--- Text for analysis Enclosed Below ---

Thanks for the RFC, I was expecting this to show up any time now :wink:

I find it interesting that you managed to write this while mentioning OpenMP only once, as part of the CLACC description. I think there are more things to consider wrt. to usefulness, interplay, sharing, etc. For now, let me be brief and ask the most obvious questions:

High-level: How is this effort different from CLACC and why shouldn’t we just “upstream CLACC”? Along those lines, and only as far as I remember, CLACCs problem was that there is little/none codes that use OpenACC in C/C++ (note that I do not talk about Fortran here!), has that fundamentally changed? Do we have a list of codes and/or entities that are interested in OpenACC on C/C++?
Impl-level: Flang OpenACC is setup on top of OpenMP offload (soon llvm-project/offload), is that the plan for Clang OpenACC as well? If so, at which stage would it converge? If not, what is the lowering plan?
Unrelated: Does that mean NVIDIA will help (more) to improve our NVPTX backend?

Thanks for the response!

Upstreaming CLACC would require keeping the ‘translate at the AST Level to OpenMP’ part, which has a few negatives. First, it leaves quite a bit of performance on the floor, an secondly, is not acceptable as a part of the Clang design, it is critical that our AST always/continue to represent the source code directly for the purposes of tools. That said, a VAST amount of CLACC will be re-used along the way.

As far as users: OpenACC is well used in C/C++ for the NVHPC compiler, and has quite a few users for the GCC implementation as far as we can tell. As this is an entirely upstream implementation, we don’t think we’ll face the ‘chicken or egg’ problem that CLACC faces (that is: Folks unwilling to use it because it isn’t upstream, and won’t be upstreamed because it doesn’t have user support).

There IS a list of users of OpenACC in C++ that, to my understanding, has been published at the OpenACC conference, but I don’t have access to that right now. Either way, we expect that with NVIDIA’s full backing, that more users, who are otherwise unable to use NVHPC products, will be attracted to the clang product.

That IS effectively the plan. For this RFC, we did a ‘plan to not plan’ for the lowering, with the intent to have our Frontend Code-Gen lower to as close to Flang’s implementation as possible. As you know, this will end up being set up on top of the OpenMP offload work that you’ve been working on.

That is not a question I’m able to answer as I don’t have authorization to discuss our long-term plans with the NVPTX backend.

--- End of Enclosed Text for analysis ---

_Set of tasks_.
A: In the forum thread on OpenACC in Clang, what part of CLACC would have to be kept if CLACC were upstreamed?
B: Reproduce the passage of the OpenACC thread from "As far as users: OpenACC" up to and including "have user support).".

--- Supplied information Enclosed Below ---

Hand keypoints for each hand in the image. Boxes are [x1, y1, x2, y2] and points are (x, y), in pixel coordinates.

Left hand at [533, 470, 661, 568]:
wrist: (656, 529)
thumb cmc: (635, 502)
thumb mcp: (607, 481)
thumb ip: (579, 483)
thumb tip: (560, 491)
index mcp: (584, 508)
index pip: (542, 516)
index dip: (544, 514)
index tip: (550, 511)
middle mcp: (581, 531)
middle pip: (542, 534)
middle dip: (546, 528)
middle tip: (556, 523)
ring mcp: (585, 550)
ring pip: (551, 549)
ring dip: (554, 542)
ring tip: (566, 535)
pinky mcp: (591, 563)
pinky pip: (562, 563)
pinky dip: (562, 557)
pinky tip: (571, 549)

--- End of Enclosed Supplied information ---
--- Supplied information Enclosed Below ---

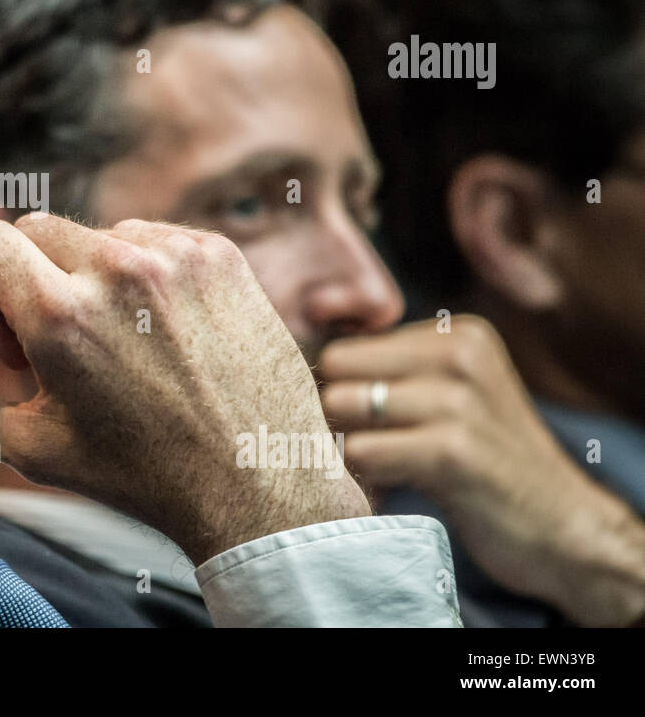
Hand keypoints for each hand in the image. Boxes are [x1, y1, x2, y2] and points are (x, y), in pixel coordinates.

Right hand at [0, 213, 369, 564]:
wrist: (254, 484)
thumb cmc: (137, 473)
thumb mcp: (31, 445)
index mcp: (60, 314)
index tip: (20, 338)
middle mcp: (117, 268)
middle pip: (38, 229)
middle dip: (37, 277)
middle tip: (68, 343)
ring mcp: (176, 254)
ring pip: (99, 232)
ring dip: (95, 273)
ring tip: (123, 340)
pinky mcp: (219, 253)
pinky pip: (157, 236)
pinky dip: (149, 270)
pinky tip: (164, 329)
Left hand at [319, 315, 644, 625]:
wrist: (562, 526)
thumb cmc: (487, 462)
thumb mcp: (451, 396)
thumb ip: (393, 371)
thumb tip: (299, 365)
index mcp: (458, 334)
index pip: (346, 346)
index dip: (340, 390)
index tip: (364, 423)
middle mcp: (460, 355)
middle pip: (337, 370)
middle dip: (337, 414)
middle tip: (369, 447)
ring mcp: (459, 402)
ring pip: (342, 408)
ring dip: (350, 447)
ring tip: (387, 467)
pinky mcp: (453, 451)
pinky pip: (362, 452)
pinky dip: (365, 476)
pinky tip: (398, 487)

--- End of Enclosed Supplied information ---

_Task-by-task outputs_.
A: The part that translates OpenACC to OpenMP at the AST level.

B:
As far as users: OpenACC is well used in C/C++ for the NVHPC compiler, and has quite a few users for the GCC implementation as far as we can tell. As this is an entirely upstream implementation, we don’t think we’ll face the ‘chicken or egg’ problem that CLACC faces (that is: Folks unwilling to use it because it isn’t upstream, and won’t be upstreamed because it doesn’t have user support).